So at a system level (and we have no reason to suppose it is different at an individual bank level), settlement cash – which is what the Bank is willing to supply – simply isn’t a constraint on lending. (It wasn’t really even in the 2008/09 recession here, although then New Zealand banks and their parents had reasonable concerns about ongoing access to specific classes of desirable funding.)

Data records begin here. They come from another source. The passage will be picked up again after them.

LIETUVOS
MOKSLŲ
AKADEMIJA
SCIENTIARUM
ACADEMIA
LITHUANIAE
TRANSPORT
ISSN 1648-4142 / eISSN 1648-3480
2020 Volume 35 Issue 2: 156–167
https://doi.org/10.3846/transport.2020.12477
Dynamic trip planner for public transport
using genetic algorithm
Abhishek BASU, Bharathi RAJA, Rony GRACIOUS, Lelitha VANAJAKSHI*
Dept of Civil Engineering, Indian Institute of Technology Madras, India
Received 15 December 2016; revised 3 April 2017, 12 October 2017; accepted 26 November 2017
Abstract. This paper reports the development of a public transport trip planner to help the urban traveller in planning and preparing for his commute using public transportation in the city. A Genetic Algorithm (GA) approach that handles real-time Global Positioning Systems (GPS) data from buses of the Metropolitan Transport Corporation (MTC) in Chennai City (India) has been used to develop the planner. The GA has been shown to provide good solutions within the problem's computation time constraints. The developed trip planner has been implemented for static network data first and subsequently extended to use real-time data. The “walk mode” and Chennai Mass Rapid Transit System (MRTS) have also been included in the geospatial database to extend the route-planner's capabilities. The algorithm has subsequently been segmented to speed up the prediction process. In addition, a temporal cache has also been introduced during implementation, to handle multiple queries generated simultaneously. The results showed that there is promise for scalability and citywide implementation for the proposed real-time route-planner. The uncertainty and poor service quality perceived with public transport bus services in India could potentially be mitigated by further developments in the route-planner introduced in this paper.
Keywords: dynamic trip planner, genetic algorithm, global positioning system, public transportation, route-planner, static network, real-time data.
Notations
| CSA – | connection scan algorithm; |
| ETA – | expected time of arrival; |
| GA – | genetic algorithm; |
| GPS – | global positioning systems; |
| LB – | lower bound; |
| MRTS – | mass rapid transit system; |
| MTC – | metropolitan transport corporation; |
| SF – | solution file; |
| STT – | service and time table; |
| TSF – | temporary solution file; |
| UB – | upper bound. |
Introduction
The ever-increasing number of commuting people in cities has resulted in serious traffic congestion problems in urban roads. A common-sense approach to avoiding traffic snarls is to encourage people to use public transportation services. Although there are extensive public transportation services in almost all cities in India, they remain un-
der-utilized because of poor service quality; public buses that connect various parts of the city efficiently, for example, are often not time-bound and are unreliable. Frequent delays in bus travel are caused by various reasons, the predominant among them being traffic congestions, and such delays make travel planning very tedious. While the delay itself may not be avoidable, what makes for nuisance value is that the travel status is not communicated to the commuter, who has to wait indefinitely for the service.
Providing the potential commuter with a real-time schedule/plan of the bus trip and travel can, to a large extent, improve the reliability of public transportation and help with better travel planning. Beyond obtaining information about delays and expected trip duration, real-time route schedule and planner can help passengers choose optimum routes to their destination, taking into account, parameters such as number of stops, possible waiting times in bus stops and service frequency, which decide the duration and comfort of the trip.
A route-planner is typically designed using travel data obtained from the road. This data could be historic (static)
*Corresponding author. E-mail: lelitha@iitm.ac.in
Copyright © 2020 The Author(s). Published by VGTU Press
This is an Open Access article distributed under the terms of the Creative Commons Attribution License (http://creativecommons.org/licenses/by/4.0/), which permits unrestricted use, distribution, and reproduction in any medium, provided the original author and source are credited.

As importantly, at an aggregate level any Funding for Lending programme lending does not replace other funding/deposits. In the normal course of bank business in a floating exchange rate economy, and for the system as a whole, deposits arise simultaneously with lending. All bank lending either results in a reduction in someone else’s loan or adds to deposits. That is true within the banking system as a whole, although not for any individual bank (if Bank A increases lending particularly aggressively most of the new deposits may end up at other banks in the system). Any Funding for Lending loans to banks add to their liabilities, but they (collectively) don’t need those liabilities to increase lending. What FFL loans will do, in direct balance sheet terms, is to increase bank borrowing from the Reserve Bank, and increase bank lending to the Reserve Bank (settlement cash balances). And that is it. All the other deposits will still be there.

Now this isn’t to suggest that the FFL scheme is futile. It is not. As the Reserve Bank notes, it is a way of lowering interest rates a bit more. And that is really all. It does that partly through signalling effects and partly (ultimately) because each individual knows it can compete a bit less aggressively in the term deposit market and still be sure (individually) of having ample funds. If all banks respond similarly, there won’t be systematic drains from any of them. And there won’t be much need for many actual FFL loans to occur at all. Time will tell whether the scheme is much used, but if it isn’t that is almost a bonus: it worked (lowering term deposit interest rates relative to the OCR) by the Bank’s willingness to provide, without needing actually to provide much at all.

From banks’ perspectives they’d probably prefer (at least in aggregate) not to use FFL much at all. After all, they borrow at the OCR and then the additional settlement cash (in aggregate) just earns them the OCR, and in the process they just blow up their balance sheets a bit more. But they probably like the option value of knowing the Bank is willing to lend at the OCR – which happens to be roughly where short-term interest rates are.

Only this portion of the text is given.